Whoever wrote the headline for the item linked below maybe needs to pay more attention to the world.  Suburban poverty is not a secret.  Still, this is a good piece.  The item mentions 2010 US Census data which strongly underlined the shift in the fortunes of the suburbs, underway since well before the crash of 2008.  The author also visits a food bank in Illinois.  Food banks and food pantries are among the places where the rubber really hits the road as far as ascertaining the true state of a community.

“Last year, there were 2.7 million more suburban households below the federal poverty level than urban households, according to the Bureau of Labor Statistics. That was the first time on record that America’s cities didn’t contain the highest absolute number of households living in poverty. There are many reasons for the dramatic turnabout in the geographic profile of poverty.”

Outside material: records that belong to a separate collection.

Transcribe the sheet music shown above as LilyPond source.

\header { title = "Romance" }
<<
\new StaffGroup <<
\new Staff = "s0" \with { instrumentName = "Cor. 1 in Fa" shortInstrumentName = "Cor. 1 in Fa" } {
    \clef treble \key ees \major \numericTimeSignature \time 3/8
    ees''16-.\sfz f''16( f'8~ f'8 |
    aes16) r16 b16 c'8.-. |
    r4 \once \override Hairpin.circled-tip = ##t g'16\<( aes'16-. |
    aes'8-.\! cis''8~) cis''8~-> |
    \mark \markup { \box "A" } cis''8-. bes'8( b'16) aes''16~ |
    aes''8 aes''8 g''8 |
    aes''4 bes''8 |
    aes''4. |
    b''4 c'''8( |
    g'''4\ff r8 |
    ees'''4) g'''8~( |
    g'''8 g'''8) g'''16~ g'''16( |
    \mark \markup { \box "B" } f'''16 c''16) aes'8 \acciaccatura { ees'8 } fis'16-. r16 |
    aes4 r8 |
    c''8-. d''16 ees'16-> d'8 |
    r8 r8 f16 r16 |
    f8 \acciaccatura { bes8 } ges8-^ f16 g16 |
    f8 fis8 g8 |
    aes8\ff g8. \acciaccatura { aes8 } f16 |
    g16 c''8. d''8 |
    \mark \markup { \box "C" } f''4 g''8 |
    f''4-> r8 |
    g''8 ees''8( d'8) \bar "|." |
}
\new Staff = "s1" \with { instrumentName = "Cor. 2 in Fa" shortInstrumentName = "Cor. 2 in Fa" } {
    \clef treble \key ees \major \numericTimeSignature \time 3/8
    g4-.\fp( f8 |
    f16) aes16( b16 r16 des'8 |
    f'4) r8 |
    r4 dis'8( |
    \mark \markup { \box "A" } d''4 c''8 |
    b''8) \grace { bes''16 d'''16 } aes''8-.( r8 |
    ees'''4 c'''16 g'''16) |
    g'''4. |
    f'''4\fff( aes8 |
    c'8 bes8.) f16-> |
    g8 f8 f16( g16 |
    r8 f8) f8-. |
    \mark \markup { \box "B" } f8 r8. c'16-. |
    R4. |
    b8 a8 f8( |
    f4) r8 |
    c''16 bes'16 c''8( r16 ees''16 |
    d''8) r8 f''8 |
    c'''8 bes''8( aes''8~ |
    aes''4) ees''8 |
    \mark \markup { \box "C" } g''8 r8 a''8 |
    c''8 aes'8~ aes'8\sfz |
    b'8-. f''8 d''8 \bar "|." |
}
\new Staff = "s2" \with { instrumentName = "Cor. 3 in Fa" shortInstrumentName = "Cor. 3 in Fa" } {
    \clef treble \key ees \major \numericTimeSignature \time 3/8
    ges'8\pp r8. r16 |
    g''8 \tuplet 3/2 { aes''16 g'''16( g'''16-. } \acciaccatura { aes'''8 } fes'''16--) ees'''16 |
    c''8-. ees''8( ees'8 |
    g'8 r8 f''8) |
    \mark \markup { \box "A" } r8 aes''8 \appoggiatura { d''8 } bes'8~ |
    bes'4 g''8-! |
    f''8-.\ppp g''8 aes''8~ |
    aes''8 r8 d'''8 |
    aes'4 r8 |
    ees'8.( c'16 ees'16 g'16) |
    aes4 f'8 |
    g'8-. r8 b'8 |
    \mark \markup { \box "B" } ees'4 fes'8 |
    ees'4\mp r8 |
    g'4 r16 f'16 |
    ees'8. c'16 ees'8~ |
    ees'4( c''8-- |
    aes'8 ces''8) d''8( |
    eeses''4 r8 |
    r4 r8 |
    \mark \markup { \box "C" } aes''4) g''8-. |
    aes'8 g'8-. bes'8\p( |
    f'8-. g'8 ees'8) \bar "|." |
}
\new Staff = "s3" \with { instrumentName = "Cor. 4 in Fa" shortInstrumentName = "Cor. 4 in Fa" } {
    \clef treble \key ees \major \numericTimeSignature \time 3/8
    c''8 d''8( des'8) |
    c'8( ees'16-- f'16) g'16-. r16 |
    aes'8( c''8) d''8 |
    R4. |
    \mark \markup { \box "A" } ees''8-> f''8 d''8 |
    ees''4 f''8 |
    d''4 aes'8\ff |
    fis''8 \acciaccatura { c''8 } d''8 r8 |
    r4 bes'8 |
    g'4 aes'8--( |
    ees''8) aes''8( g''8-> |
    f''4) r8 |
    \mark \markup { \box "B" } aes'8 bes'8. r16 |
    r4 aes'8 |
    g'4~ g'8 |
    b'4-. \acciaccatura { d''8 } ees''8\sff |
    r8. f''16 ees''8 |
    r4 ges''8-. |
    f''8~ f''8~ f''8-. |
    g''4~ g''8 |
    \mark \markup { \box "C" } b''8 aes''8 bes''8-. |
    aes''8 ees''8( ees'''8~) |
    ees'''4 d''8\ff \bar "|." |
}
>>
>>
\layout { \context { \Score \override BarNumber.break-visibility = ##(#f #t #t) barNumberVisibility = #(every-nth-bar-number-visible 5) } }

America’s Best Kept Secret: Rising Suburban Poverty
Fiscal Times

(94) Demolition Man: UBC’s Bill Rees on sustainability

Bill Rees is a Canadian academic from the University of British Columbia’s School of Community and Regional Planning.  Here he gives a deft and noteless lecture weighted with facts on the ground.  Rees is all over the changing context of urbanization, technology, consumption, sustainability, and energy.  Apparently what North Americans have come to think of as normal is really the single most anomalous moment in all of human history.  Cutesy ideas like green consumerism, hybrid SUVs, green architecture and biofuels don’t last long in front of scientist Rees.  Short term profit in the run-up to complete catastrophe have distorted our reality so much it looks like we can’t change in time.  None of this means wealth and happiness for humans, suburban or otherwise.  Boy, it gets depressing maintaining your own meta-blog some times.  No wonder people drink.